Hi guys.I am doing my thesis for university of ioannina with subject:Performance evaluation of time-series data management across different database systems.More specifically i am benchmarking PostgreSQL vs Mongodb. All this time i was storing each acquired data as a single document but after i read herehttps://levelup.gitconnected.com/time-series-data-in-mongodb-and-python-fccfb6c1a923that i can create a document for bucketing of multiple consecutive data reads.The code the article gives for python is this:
data = {
"pressure":945.65,
"humidity":42.12,
"temperature":28.41,
}
deviceId = 1
minute = datetime.utcnow().replace(second=0, microsecond=0)
db.time_bucket.update_one(
{'deviceId': deviceId, 'd': minute},
{
'$push': {'samples': data},
'$inc': {'nsamples': 1}
},
upsert=True
)
i want to create time based buckets ,specifically for every hour or more if needed.I also read here https://docs.mongodb.com/manual/tutorial/model-time-data/#example about the bucket pattern but i dont know what code to use with python pymongo.
My time-series data contains around 1.5millions rows from 11 files from 2010 to 2020 and look like this:
_id:ObjectId("603fb0b7142a0cbb439ae2e1")
id1:3758
id6:2
id7:-79.09
id8:35.97
id9:5.5
id10:0
id11:-99999
id12:0
id13:-9999
c14:"U"
id15:0
id16:99
id17:0
id18:-99
id19:-9999
id20:33
id21:0
id22:-99
id23:0
timestamp1:2010-01-01T00:05:00.000+00:00
timestamp2:2009-12-31T19:05:00.000+00:00
All the attributes change every 5 minute expect the id1 which remains the same in every document.

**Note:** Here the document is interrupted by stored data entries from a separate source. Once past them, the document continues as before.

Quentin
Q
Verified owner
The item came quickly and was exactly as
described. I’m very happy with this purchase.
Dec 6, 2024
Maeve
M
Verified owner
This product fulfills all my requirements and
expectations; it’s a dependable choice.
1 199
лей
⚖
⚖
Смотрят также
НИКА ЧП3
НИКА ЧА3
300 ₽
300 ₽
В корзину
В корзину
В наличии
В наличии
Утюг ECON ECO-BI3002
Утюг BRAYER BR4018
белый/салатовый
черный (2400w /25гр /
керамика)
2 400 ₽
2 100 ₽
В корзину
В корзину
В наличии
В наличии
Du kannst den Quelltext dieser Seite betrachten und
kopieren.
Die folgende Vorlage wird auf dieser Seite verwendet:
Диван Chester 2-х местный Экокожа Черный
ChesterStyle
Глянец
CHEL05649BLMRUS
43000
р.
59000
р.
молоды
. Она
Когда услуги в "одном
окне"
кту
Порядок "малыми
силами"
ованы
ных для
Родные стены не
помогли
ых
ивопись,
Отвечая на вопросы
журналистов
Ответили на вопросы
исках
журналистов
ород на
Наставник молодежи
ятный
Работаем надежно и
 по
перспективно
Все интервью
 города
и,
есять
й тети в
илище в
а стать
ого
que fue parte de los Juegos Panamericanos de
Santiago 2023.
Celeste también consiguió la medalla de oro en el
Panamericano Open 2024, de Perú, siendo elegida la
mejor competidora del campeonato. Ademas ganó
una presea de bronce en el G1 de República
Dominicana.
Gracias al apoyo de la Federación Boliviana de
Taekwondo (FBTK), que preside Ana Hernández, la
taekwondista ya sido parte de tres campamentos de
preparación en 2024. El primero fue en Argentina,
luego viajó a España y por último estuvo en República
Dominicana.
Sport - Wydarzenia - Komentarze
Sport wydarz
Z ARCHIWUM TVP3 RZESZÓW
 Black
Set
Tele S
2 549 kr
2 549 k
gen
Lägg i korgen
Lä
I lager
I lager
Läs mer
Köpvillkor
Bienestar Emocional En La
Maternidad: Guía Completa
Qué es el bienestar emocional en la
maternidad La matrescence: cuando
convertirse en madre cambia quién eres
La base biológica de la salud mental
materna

The code i have used for importing the data after converting to df into the mongodb table is this:
files = os.listdir('sampl/')
sorted_files = sorted(files)
myclient = MongoClient("mongodb://localhost:27017/")
mydb1 = myclient["mongodbtime"]
mycol1 = mydb1["mongodbindextimestamp1"]
for file in sorted_files:
df = process_file(file)
data_dict = df.to_dict('records') # Convert to dictionary
mycol1.insert_many(data_dict)
Any help would be appreciated!Thanks in advance!